Grafana Labs’ open source data analytics and visualisation
Grafana Labs is a New York-based startup offering an open source platform for observing data, from analytics to visualisation.
The company’s eponymous Grafana dashboard allows for the unification of data across sources
Its open source nature allows other companies to add improvements - with Grafana itself launching an accelerator programme for companies that are part of its ecosystem.
Since being founded in 2014, the company has raised over $75mn across three funding rounds. Its recently announced Series B won the company $50mn from lead investor Lightspeed Venture Partners, alongside Lead Edge Capital.

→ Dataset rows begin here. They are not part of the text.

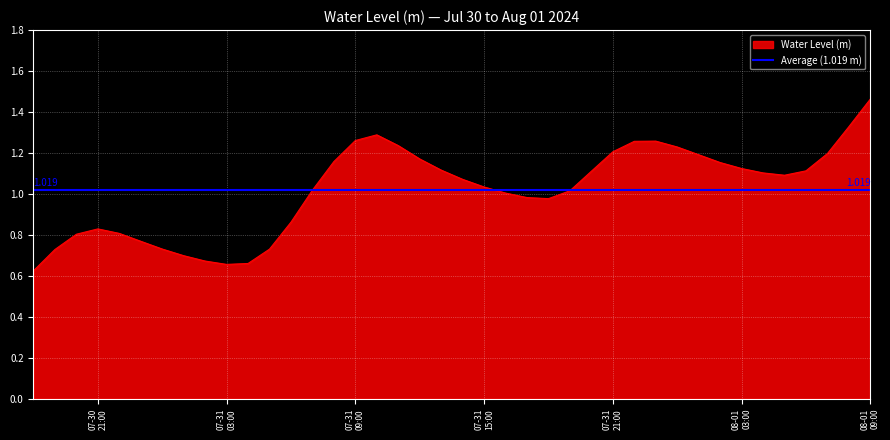

Rank the categories by value from lowest to highest.

2024-07-30 18:00:00, 2024-07-31 03:00:00, 2024-07-31 04:00:00, 2024-07-31 02:00:00, 2024-07-31 01:00:00, 2024-07-30 19:00:00, 2024-07-31 05:00:00, 2024-07-31 00:00:00, 2024-07-30 23:00:00, 2024-07-30 20:00:00, 2024-07-30 22:00:00, 2024-07-30 21:00:00, 2024-07-31 06:00:00, 2024-07-31 18:00:00, 2024-07-31 17:00:00, 2024-07-31 16:00:00, 2024-07-31 19:00:00, 2024-07-31 07:00:00, 2024-07-31 15:00:00, 2024-07-31 14:00:00, 2024-08-01 05:00:00, 2024-08-01 04:00:00, 2024-07-31 20:00:00, 2024-08-01 06:00:00, 2024-07-31 13:00:00, 2024-08-01 03:00:00, 2024-08-01 02:00:00, 2024-07-31 08:00:00, 2024-07-31 12:00:00, 2024-08-01 01:00:00, 2024-08-01 07:00:00, 2024-07-31 21:00:00, 2024-08-01 00:00:00, 2024-07-31 11:00:00, 2024-07-31 22:00:00, 2024-07-31 23:00:00, 2024-07-31 09:00:00, 2024-07-31 10:00:00, 2024-08-01 08:00:00, 2024-08-01 09:00:00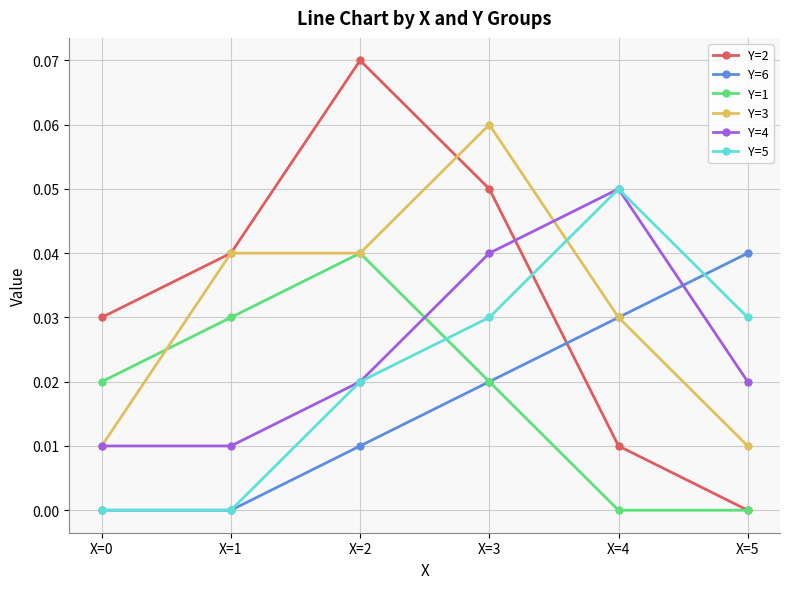

Is the value of Y=1 at X=3 greater than the value of Y=3 at X=5?

Yes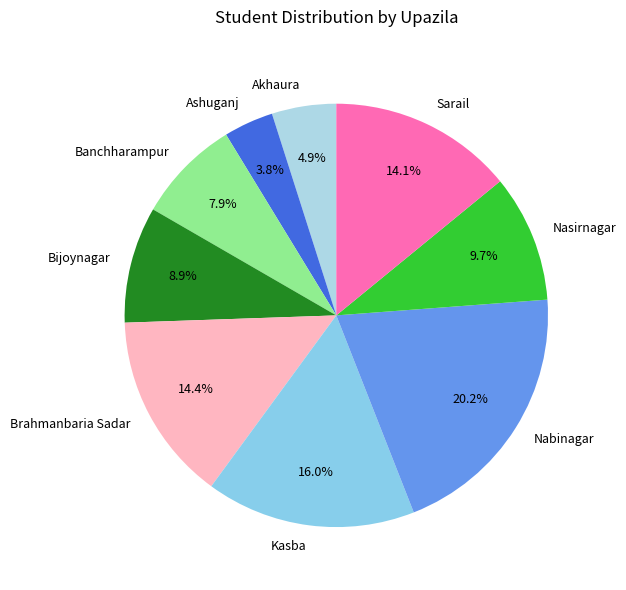

Is Nasirnagar the majority of the pie?

No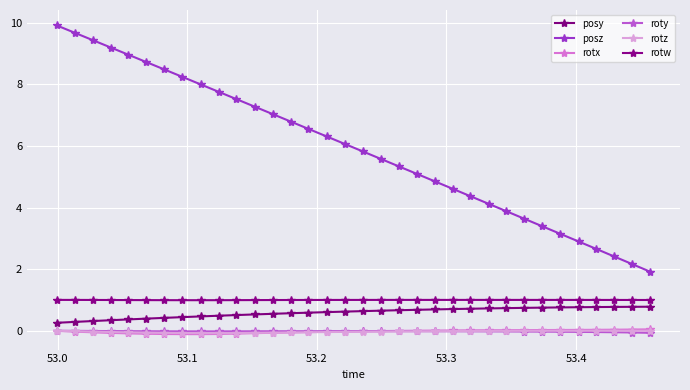

True or false: rotx and rotw intersect in this chart.

False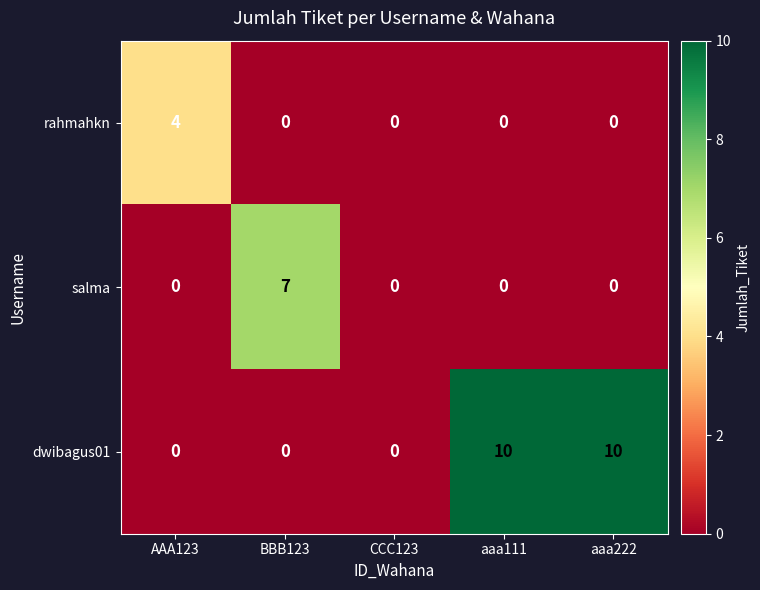

How many data points does each series have?

5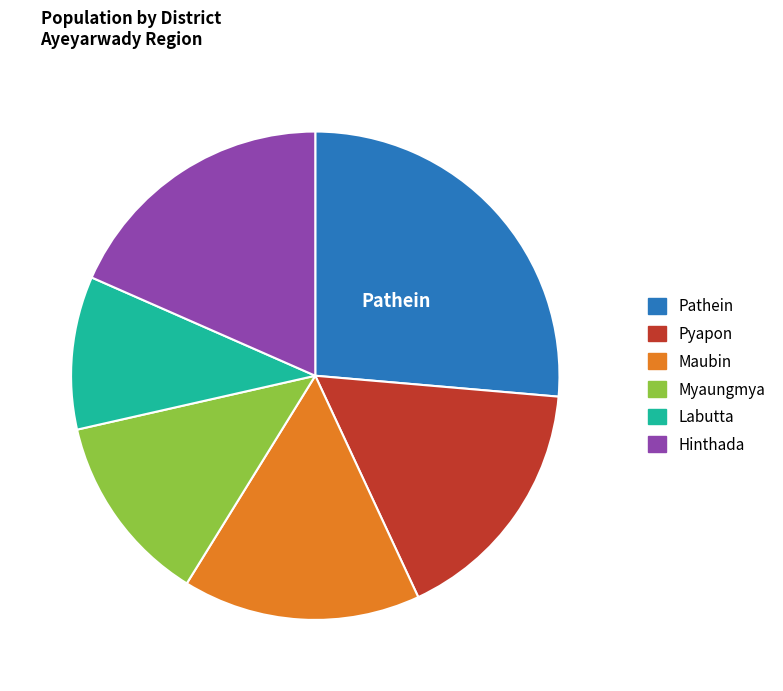

Do Myaungmya and Maubin together represent more than half of the pie?

No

In a press release, Raj Dutt, co-founder and CEO of Grafana Lab said: “Grafana Labs’ growth is a testament to one of our core missions of helping people unify and understand their data wherever it lives, giving them complete freedom in choosing their own observability strategy. This allows users to query data natively at its source in real time, rather than having to move, store and pay for data in yet another database. Their existing data can be combined with Prometheus metrics and Loki logs, and available on Grafana Cloud, giving them a truly complete understanding of their complex systems.”
The company said it would use the funds to accelerate its product roadmap and invest in its community of users.
“Users continue to love Grafana Labs’ products because they are easy to adopt, simple to build with, and offer best-in-class features. Most importantly, Grafana’s open source approach doesn’t lock customers into expensive and proprietary platforms. Using Grafana has become a no-brainer decision for both early adopters and large enterprises, and this new round of funding enables the company to double down on both product and community. I’m also excited about GAP (Grafana Accelerator Program), which reduces the hurdles for Grafana’s diverse ecosystem to innovate on top of its technology,” said Gaurav Gupta, partner at Lightspeed Venture Partners.
Getting a handle on the copious amounts of data produced in the modern workplace has led to a proliferation of dashboard solutions, which allow those without expertise to interpret data. Some of the most prominent examples come from Tableau Software, which was acquired by Salesforce last year, and Looker.